Many of us do not want to work forever. I was lucky enough to retire from full-time work when I was 57 and despite the financial hit, I never once regretted it. I was able to largely maintain my lifestyle by taking on part-time work. My feeling was that I would rather spend my life doing what I wanted to do rather than what someone else wanted me to do. I don’t think I am alone in that. With the retirement age growing – my partner now has to work until she is 67, having had seven years state pension stolen from her by the then Conservative chancellor George Osborne – there is no guarantee your life will be longer as a result. We are all a stroke, a heart attack or a cancer diagnosis away from catastrophe. No one here gets out alive. Other clichés are available. The point is mainly this, though: unless you live to work, why would you want to spend the best years in later life in work?
It’s not just Brexit, though, obviously it played a part. Many people cannot work and/or require carers, often unpaid carers, because over seven million people are on NHS waiting lists, a direct result of 14 years of the Conservative government Harmsworth and his newspaper told us repeatedly to vote for. The very politics being played here by the Mail are a major cause of alleged staff shortages.
My loyal reader will doubtless be over-familiar with my view that those who spend years looking forward to retiring at the state pension age often find they are then too old to do the things they planned to do. Towing the caravan to Italy, for example, may be a lifelong ambition. But when you’re 67, who is to say you will still be in the same physical shape you are now? You think you will be able to rage against the dying of the light, but will you, really? Maybe you will, but the ravages of old age come in different ways, sometimes dramatically, other times glacially slowly.

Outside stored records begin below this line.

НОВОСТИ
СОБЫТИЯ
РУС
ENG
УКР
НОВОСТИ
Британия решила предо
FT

The government is rightly concerned about the falling labour market, but what to do? How about by slashing NHS waiting lists? How about making the employment market more pleasant, giving workers better rights, better conditions and a higher wage? How about fixing the care system?

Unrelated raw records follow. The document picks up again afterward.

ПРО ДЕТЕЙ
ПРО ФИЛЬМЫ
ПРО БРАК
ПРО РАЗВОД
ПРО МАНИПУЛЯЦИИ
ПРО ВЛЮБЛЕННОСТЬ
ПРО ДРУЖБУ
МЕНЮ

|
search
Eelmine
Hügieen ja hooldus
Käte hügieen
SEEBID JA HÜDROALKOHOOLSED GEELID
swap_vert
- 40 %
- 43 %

The Mail sees us as nothing more than units of production. Identical units of production at that, certainly not regarded as human beings who have, despite enormous odds, been lucky enough to have been born at all. I have long looked beyond success as being determined by wealth, the biggest house you can get, material possessions and all of the rest of it. As I always say, who wants to be the richest man in the graveyard?
No one has told Keir Starmer to “get a grip of workshy Britain”, other than the Daily Mail sub-editor. I hope its middle aged and elderly but not quite retired readers realise the Mail means them when it refers to the workshy. I won’t hold my breath.
My view is that most of us do work hard and very few take advantage of a system which, in any event, is hard to take advantage of. There is no generous benefit system for the so-called shirkers to exploit, other than the out and out fraudsters. Indeed, the most generous benefit of them all – and, yes, it is a state benefit – is the Retirement Pension, even though it is a pathetic amount compared to our European friends.
If you don’t buy the Mail, then good on you. It is an unpleasant source of hate, division, gaslighting and frankly untruth. if you do buy the Mail, then just remember what I said earlier: it hates you. Live your life how you want to live it because, as I say again and again and again, this is real life, not a trial run. And don’t take lessons on what constitutes being workshy from a hate-filled billionaire who creates next to nothing to a country he can’t even be bothered to live in.